### What you have to do
Starting at the beginning of the items and ending at the line that contains "puedan acceder a", write those lines out again with "SALUD" switched to "DEPORTES" and everything else left unchanged.

### Stored data
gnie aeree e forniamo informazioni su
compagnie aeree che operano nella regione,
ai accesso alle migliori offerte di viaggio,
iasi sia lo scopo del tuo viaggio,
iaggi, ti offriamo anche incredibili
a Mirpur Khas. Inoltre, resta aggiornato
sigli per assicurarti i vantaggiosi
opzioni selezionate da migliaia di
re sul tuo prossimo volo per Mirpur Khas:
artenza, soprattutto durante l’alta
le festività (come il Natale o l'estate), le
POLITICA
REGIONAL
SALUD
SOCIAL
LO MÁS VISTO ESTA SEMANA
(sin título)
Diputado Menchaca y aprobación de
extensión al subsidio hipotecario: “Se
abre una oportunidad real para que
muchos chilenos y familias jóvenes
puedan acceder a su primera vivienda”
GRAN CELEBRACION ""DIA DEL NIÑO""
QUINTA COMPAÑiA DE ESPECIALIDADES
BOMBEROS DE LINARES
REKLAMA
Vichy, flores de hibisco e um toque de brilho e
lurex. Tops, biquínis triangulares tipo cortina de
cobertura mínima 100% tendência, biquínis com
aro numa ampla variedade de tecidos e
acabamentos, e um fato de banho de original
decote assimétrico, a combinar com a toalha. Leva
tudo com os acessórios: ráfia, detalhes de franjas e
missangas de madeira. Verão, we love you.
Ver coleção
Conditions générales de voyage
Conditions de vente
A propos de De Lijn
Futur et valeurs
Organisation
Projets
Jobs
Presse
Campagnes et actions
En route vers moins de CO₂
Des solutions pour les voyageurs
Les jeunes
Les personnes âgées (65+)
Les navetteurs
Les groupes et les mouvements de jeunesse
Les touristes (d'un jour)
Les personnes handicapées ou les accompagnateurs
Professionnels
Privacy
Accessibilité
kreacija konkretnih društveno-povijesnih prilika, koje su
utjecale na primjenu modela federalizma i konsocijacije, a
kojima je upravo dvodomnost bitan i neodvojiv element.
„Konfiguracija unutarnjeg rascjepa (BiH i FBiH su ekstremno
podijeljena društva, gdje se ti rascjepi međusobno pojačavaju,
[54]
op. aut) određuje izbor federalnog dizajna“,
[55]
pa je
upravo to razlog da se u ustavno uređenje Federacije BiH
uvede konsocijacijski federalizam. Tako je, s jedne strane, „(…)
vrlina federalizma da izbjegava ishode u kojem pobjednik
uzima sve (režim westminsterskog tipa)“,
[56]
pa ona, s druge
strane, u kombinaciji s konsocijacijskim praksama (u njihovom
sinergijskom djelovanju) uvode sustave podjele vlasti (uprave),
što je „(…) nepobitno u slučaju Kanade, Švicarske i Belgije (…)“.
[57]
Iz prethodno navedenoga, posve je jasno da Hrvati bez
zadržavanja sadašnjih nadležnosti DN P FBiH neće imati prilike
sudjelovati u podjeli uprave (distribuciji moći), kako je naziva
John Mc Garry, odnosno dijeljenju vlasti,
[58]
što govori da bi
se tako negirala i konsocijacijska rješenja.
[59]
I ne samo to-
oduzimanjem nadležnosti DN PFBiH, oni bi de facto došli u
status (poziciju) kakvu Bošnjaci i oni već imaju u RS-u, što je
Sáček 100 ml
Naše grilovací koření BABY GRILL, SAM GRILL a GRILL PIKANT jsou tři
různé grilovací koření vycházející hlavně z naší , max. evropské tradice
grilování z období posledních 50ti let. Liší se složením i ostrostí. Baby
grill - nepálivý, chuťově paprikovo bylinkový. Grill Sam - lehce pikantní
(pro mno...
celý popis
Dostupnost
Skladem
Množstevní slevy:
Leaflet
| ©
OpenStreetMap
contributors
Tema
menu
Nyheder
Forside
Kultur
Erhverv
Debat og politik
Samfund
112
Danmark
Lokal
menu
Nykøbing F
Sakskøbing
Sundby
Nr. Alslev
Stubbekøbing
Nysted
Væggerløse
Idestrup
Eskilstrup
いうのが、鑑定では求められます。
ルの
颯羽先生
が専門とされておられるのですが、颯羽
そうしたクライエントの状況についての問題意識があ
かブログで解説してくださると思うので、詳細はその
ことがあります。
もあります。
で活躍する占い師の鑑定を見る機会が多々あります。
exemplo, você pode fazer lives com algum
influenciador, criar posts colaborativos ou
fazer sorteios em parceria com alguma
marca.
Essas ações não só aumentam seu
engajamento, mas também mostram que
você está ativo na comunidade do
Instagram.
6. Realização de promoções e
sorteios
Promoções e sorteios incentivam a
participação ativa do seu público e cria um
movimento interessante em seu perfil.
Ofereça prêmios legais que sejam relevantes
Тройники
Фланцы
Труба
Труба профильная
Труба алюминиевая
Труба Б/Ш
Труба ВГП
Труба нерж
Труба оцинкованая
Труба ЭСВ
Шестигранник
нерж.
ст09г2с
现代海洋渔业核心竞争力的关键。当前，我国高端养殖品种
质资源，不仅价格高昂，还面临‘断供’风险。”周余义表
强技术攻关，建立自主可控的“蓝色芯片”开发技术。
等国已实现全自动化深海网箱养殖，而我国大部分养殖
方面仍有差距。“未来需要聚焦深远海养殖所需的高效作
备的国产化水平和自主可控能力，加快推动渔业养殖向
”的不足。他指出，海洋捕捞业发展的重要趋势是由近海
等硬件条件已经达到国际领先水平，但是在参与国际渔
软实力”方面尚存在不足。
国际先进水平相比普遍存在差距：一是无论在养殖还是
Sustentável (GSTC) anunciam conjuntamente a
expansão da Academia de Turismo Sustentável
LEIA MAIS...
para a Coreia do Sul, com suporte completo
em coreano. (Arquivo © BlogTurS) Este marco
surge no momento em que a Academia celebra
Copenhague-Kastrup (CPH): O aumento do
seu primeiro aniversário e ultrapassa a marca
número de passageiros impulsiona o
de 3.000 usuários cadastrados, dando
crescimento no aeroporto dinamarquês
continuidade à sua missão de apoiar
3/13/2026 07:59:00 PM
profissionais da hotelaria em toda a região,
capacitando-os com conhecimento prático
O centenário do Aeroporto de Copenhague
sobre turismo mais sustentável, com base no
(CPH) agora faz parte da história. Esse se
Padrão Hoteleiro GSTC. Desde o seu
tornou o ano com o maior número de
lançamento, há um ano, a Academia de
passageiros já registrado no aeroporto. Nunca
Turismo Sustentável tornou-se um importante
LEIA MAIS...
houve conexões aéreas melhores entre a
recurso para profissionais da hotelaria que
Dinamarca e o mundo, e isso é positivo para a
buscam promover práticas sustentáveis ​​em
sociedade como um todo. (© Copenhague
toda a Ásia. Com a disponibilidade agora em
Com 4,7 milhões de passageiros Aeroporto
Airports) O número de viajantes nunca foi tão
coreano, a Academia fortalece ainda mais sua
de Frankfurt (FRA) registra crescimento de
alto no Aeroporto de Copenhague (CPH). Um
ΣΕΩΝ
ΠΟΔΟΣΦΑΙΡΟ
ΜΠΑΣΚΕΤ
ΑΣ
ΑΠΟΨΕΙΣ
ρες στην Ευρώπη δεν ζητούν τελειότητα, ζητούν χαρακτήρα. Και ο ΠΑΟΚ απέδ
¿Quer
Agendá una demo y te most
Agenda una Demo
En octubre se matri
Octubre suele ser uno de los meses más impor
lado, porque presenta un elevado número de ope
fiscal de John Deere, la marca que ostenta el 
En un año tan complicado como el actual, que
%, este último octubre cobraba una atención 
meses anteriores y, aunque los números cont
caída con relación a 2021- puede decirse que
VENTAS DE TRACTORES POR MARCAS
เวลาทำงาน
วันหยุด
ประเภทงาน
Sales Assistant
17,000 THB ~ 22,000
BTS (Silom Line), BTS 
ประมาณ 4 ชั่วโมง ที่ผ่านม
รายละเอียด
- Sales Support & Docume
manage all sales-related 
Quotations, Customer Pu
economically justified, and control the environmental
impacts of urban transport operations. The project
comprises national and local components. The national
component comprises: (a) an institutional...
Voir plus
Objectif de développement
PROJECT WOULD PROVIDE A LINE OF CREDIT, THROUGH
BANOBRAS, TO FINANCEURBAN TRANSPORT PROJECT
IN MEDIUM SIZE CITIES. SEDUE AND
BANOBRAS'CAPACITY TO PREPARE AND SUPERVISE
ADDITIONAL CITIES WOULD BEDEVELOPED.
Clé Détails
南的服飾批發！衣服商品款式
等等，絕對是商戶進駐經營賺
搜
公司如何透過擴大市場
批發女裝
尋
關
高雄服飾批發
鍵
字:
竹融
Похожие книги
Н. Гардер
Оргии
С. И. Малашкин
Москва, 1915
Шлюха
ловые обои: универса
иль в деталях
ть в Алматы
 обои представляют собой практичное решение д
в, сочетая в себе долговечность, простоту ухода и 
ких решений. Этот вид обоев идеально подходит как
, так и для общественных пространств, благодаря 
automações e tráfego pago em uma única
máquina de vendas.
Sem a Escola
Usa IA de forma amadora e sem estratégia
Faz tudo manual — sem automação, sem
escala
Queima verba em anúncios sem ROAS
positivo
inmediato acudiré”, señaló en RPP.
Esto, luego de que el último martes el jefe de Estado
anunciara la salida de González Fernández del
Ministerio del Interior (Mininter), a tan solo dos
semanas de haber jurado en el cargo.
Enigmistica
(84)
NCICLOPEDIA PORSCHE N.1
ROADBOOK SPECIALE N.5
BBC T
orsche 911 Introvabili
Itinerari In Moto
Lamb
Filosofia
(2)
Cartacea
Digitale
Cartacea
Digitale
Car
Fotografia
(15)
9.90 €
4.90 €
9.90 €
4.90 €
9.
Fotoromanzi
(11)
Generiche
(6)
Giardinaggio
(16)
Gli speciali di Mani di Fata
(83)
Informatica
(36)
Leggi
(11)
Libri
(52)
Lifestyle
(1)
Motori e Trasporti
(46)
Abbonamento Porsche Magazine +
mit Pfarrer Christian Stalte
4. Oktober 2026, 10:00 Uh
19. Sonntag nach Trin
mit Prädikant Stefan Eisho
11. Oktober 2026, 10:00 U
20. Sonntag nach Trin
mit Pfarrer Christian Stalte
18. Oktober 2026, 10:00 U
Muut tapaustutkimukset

### Solution for this problem
gnie aeree e forniamo informazioni su
compagnie aeree che operano nella regione,
ai accesso alle migliori offerte di viaggio,
iasi sia lo scopo del tuo viaggio,
iaggi, ti offriamo anche incredibili
a Mirpur Khas. Inoltre, resta aggiornato
sigli per assicurarti i vantaggiosi
opzioni selezionate da migliaia di
re sul tuo prossimo volo per Mirpur Khas:
artenza, soprattutto durante l’alta
le festività (come il Natale o l'estate), le
POLITICA
REGIONAL
DEPORTES
SOCIAL
LO MÁS VISTO ESTA SEMANA
(sin título)
Diputado Menchaca y aprobación de
extensión al subsidio hipotecario: “Se
abre una oportunidad real para que
muchos chilenos y familias jóvenes
puedan acceder a su primera vivienda”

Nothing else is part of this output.